Activities:
a) From the TCP/IP text, list every layer that it refers to by a specific name.
b) Answer these questions from the TCP/IP text, giving each answer on its own line and marking it to match its question.
(i) How many layers make up the OSI reference model's protocol stack?
(ii) What is a peer?
(iii) What other name does the DoD reference model go by?
c) Continue the TCP/IP text, starting right after its last sentence.

Document text:
------------------------
Understanding TCP/IP


This document discusses the TCP/IP architecture and provides a basic reference model. It explains TCP/IP terminology and describes the fundamental concepts underlying the TCP/IP protocol suite. We begin by providing a common frame of reference to use as a basis for the rest of the discussion contained in this appendix on TCP/IP.

What is an Architectural Model?

An architectural model provides a common frame of reference for discussing Internet communications. It is used not only to explain communication protocols but to develop them as well. It separates the functions performed by communication protocols into manageable layers stacked on top of each other. Each layer in the stack performs a specific function in the process of communicating over a network.

Generally, TCP/IP is described using three to five functional layers. We have chosen the common DoD reference model, which is also known as the Internet reference model. The following figure illustrates the Internet reference model.

The DoD Protocol Model

This model is based on the three layers defined for the DoD Protocol Model in the DDN Protocol Handbook, Volume 1. These three layers are as follows:

Now we will show this model with the host-to-host transport layer separated into two layers: the transport layer, commonly used to describe TCP; and the internet layer, commonly used to describe IP.

The DoD Protocol Model with Added Internetwork Layer

Another standard architectural model that is often used to describe a network protocol stack is the OSI reference model. This model consists of a seven layer protocol stack.

The OSI Protocol Reference Model

The following section explains how network protocols work, and it defines the basic terminology.

Understanding Architectural Models and Protocols

In an architectural model, a layer does not define a single protocol--it defines a data communication function that may be performed by any number of protocols. Because each layer defines a function, it can contain multiple protocols, each of which provides a service suitable to the function of that layer.

Every protocol communicates with its peer. A peer is an implementation of the same protocol in the equivalent layer on a remote computer. Peer-level communications are standardized to ensure that successful communications take place. Theoretically, each protocol is only concerned with communicating to its peer--it does not care about the layers above or below it.

A dependency, however, exists between the layers. Because every layer is involved in sending data from a local application to an equivalent remote application, the layers must agree on how to pass data between themselves on a single computer. The upper layers rely on the lower layers to transfer the data across the underlying network.

How a Protocol Stack Works

As the reference model indicates, protocols (which compose the various layers) are like a pile of building blocks stacked one upon another. Because of this structure, groups of related protocols are often called stacks or protocol stacks.

Data is passed down the stack from one layer to the next, until it is transmitted over the network by the network access layer protocols. The four layers in this reference model are crafted to distinguish between the different ways that the data is handled as it passes down the protocol stack from the application layer to the underlying physical network.
------------------------
Information given:
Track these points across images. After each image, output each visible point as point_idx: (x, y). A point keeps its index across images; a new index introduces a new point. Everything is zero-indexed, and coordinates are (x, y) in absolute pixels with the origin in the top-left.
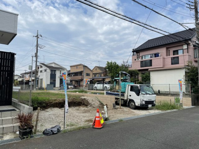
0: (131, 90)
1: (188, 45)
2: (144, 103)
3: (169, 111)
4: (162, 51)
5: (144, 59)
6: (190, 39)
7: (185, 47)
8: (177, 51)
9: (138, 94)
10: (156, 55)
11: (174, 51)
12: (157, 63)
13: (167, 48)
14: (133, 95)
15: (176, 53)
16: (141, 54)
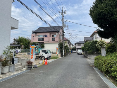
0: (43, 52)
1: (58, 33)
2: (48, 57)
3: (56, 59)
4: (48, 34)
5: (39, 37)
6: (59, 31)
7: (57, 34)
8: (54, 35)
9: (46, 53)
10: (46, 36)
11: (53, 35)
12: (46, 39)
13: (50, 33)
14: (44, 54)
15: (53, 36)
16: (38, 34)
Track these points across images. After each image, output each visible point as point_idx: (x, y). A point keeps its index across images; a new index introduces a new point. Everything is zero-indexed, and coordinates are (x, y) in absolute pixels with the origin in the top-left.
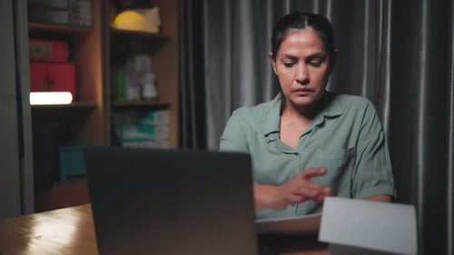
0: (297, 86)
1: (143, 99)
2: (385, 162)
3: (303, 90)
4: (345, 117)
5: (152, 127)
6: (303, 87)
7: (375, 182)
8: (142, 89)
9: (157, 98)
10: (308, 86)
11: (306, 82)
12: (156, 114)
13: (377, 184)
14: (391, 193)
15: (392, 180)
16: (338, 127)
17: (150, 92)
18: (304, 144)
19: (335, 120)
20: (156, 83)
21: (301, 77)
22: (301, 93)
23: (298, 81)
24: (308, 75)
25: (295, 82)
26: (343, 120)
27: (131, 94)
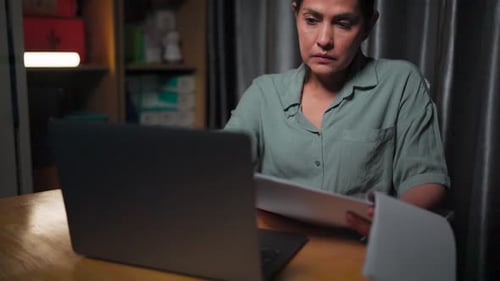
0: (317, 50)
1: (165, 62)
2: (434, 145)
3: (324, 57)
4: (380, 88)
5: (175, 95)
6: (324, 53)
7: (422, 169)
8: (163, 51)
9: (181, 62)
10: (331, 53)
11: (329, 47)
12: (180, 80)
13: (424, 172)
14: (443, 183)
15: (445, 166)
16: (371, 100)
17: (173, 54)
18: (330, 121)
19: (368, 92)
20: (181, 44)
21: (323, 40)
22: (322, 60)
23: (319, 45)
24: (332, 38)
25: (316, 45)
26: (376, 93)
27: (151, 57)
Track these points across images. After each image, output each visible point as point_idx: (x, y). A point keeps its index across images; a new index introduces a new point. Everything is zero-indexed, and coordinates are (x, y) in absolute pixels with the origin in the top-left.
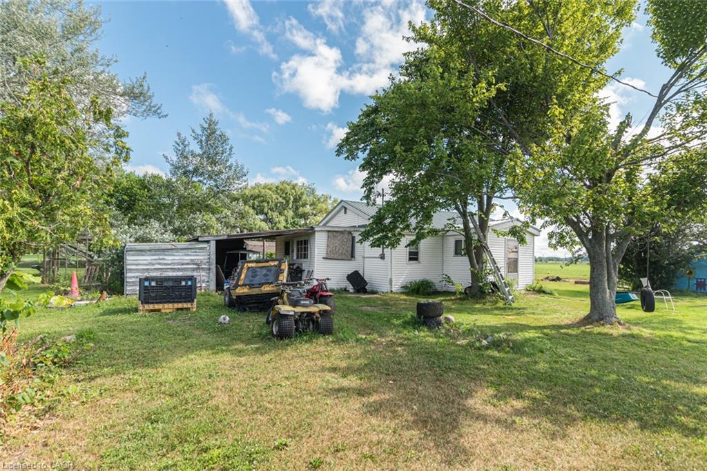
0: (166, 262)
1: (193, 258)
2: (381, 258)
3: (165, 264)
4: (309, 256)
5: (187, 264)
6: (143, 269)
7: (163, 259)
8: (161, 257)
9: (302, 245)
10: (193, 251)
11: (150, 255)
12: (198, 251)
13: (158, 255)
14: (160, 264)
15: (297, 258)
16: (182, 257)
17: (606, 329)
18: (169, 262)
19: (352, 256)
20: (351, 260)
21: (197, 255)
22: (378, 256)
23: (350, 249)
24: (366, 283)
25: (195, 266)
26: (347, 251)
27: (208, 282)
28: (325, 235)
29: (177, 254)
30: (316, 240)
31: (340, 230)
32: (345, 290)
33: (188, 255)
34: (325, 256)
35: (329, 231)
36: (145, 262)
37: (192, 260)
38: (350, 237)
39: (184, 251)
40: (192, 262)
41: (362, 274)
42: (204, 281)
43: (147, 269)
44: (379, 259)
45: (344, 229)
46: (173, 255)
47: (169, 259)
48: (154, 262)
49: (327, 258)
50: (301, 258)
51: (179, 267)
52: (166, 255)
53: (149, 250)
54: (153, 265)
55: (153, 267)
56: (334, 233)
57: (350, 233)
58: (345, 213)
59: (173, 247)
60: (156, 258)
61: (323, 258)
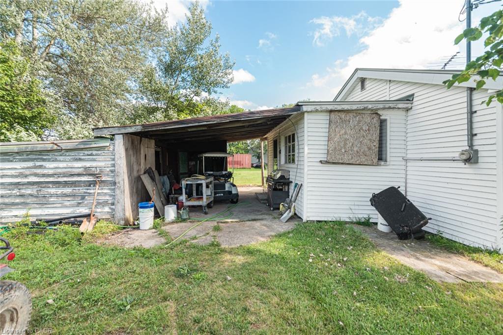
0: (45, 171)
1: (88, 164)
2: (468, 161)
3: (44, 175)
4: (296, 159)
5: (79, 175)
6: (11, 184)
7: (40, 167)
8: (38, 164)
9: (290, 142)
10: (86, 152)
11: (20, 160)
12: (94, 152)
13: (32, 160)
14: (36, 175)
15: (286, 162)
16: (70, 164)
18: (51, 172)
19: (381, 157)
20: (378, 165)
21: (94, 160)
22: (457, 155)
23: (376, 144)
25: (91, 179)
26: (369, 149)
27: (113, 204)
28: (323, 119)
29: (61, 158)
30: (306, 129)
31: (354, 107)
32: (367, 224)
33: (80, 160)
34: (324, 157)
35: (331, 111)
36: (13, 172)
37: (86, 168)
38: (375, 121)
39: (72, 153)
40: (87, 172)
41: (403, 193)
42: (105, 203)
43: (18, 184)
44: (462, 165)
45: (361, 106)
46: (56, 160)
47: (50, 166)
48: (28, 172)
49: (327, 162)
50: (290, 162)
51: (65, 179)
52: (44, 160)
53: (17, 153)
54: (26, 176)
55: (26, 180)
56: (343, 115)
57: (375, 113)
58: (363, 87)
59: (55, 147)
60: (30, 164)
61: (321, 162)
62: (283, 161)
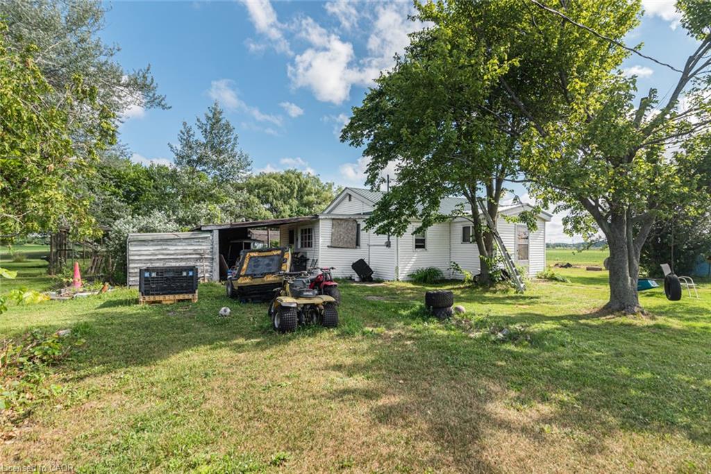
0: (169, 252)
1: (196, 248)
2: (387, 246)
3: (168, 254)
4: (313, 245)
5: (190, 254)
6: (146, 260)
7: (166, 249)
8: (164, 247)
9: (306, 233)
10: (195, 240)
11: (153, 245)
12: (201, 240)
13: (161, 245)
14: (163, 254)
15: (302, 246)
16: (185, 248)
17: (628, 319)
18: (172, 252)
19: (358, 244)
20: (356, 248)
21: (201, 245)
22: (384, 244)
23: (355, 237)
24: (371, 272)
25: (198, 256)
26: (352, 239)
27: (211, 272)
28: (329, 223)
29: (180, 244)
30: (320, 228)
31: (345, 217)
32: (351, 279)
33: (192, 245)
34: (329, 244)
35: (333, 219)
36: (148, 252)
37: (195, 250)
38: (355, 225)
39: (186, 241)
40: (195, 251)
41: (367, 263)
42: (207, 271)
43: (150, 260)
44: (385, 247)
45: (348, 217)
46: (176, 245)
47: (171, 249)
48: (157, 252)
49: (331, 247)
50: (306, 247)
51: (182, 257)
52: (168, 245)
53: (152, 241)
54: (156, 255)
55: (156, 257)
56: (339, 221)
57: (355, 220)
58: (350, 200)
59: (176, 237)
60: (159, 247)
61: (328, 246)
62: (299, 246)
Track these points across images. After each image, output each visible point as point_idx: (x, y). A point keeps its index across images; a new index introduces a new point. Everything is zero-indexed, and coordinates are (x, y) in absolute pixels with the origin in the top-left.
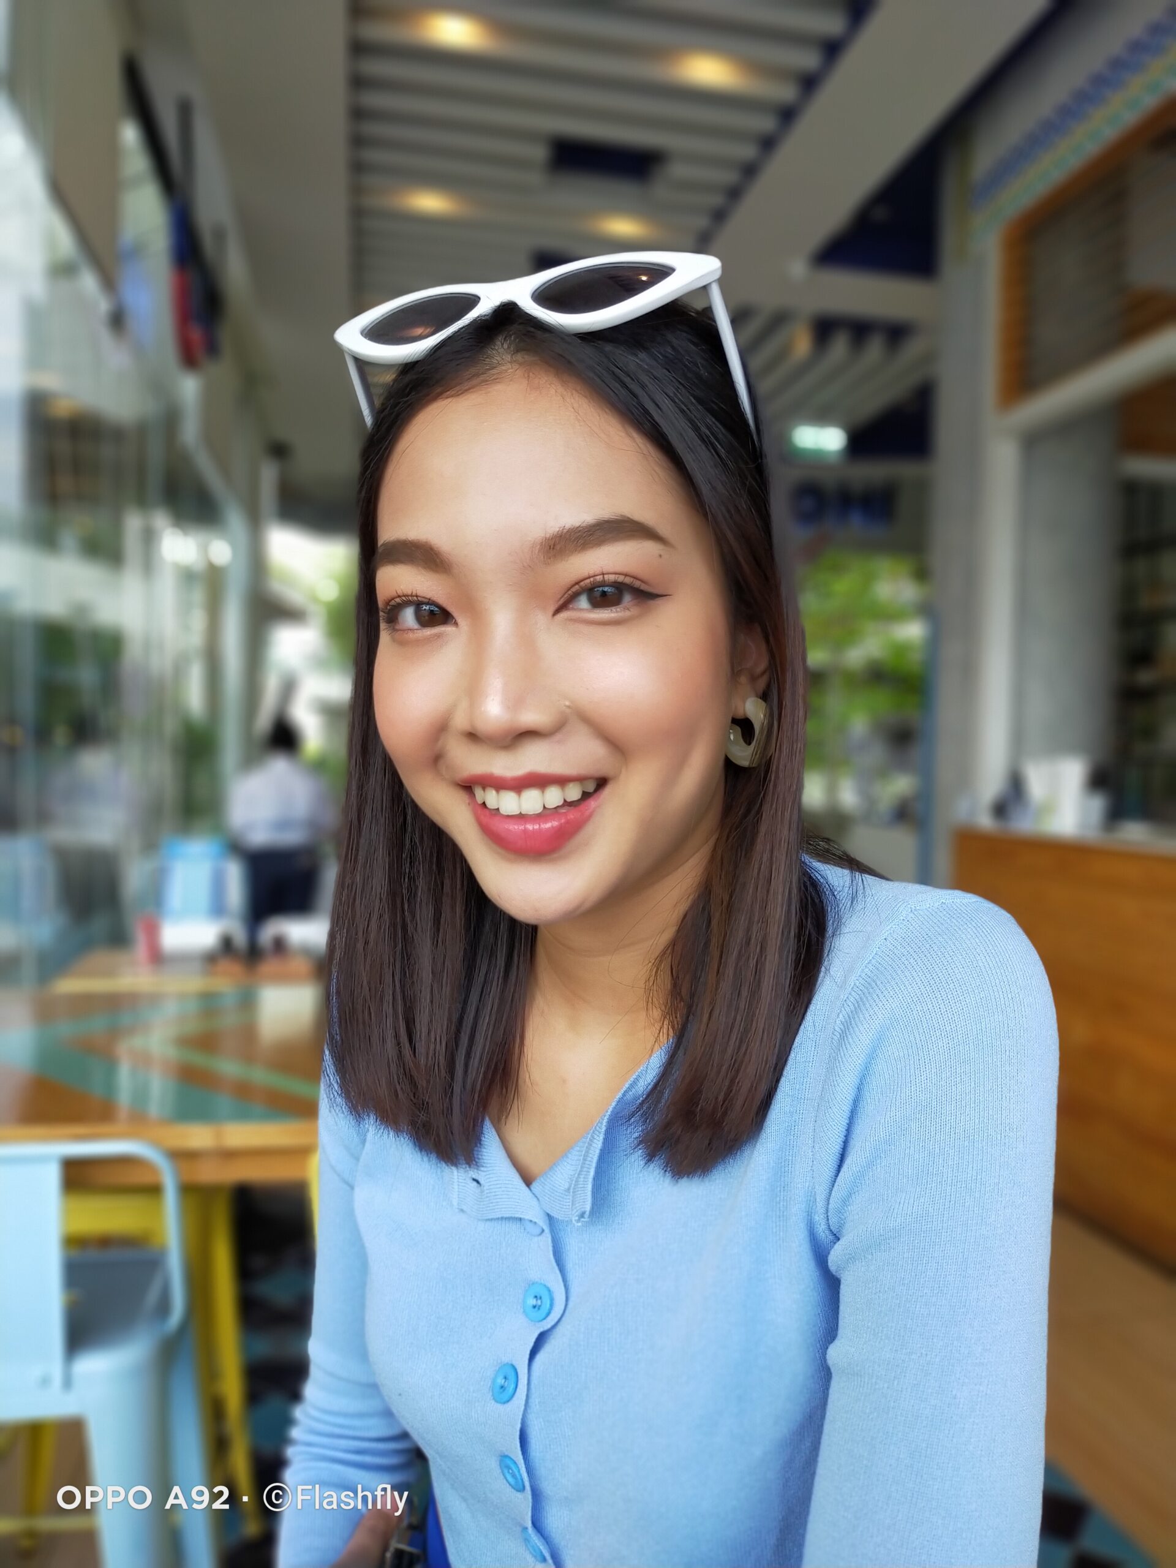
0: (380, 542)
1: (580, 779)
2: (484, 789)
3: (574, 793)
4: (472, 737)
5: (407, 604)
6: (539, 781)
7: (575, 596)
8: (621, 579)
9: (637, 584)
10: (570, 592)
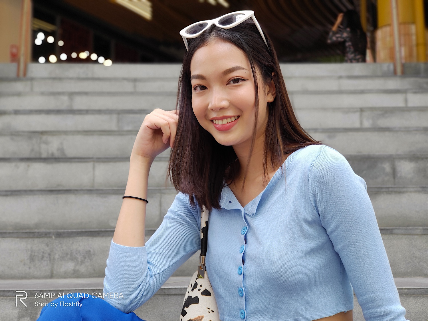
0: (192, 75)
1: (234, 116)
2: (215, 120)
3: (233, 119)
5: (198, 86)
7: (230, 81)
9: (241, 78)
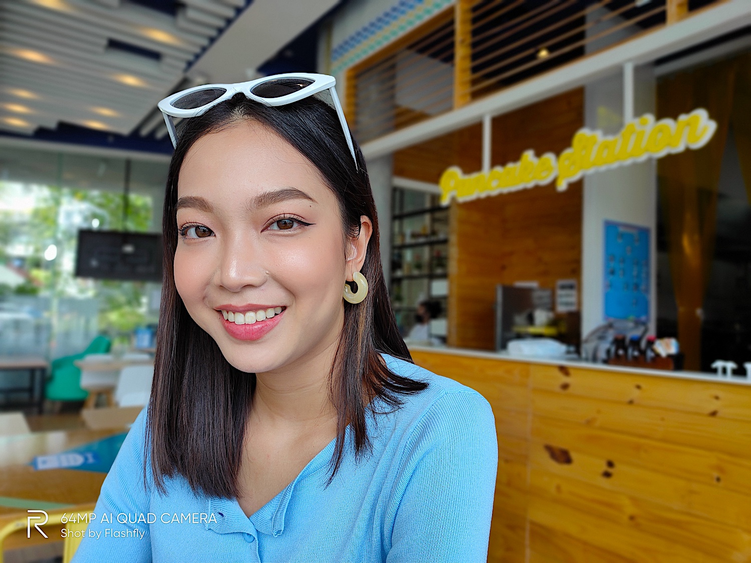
------------------------
Answers in order:
a)
host-to-host transport layer
transport layer
internet layer
network access layer
application layer

b)
(i) Seven.
(ii) An implementation of the same protocol in the equivalent layer on a remote computer.
(iii) The Internet reference model.

c)
At the remote end, the data is passed up the stack to the receiving application. The individual layers do not need to know how the layers above or below them function; they only need to know how to pass data to them.

Each layer in the stack adds control information (such as destination address, routing controls, and checksum) to ensure proper delivery. This control information is called a header and/or a trailer because it is placed in front of or behind the data to be transmitted. Each layer treats all of the information that it receives from the layer above it as data, and it places its own header and/or trailer around that information.

These wrapped messages are then passed into the layer below along with additional control information, some of which may be forwarded or derived from the higher layer. By the time a message exits the system on a physical link (such as a wire), the original message is enveloped in multiple, nested wrappers--one for each layer of protocol through which the data passed. When a protocol uses headers or trailers to package the data from another protocol, the process is called encapsulation. This process is illustrated in the following figure.

Encapsulation of Data for Network Delivery

When data is received, the opposite happens. Each layer strips off its header and/or trailer before passing the data up to the layer above. As information flows back up the stack, information received from a lower layer is interpreted as both a header/trailer and data. The process of removing headers and trailers from data is called decapsulation. This mechanism enables each layer in the transmitting computer to communicate with its corresponding layer in the receiving computer. Each layer in the transmitting computer communicates with its peer layer in the receiving computer via a process called peer-to-peer communication.

Each layer has specific responsibilities and specific rules for carrying out those responsibilities, and it knows nothing about the procedures that the other layers follow. A layer carries out its tasks and delivers the message to the next layer in the protocol stack. An address mechanism is the common element that allows data to be routed through the various layers until it reaches its destination.

Each layer also has its own independent data structures. Conceptually, a layer is unaware of the data structures used by the layers above and below it. In reality, the data structures of a layer are designed to be compatible with the structures used by the surrounding layers for the sake of more efficient data transmission. Still, each layer has its own data structures and its own terminology to describe those structures.

The following section describes the Internet reference model in more detail. We will use this reference model throughout this guide to describe the structure and function of the TCP/IP protocol suite.

Understanding the Internet Reference Model

As mentioned earlier, the Internet reference model contains four layers: the network access layer, the internetwork layer, the host-to-host transport layer, and the application layer.

In the following sections, we describe the function of each layer in more detail, starting with the network access layer and working our way up to the application layer.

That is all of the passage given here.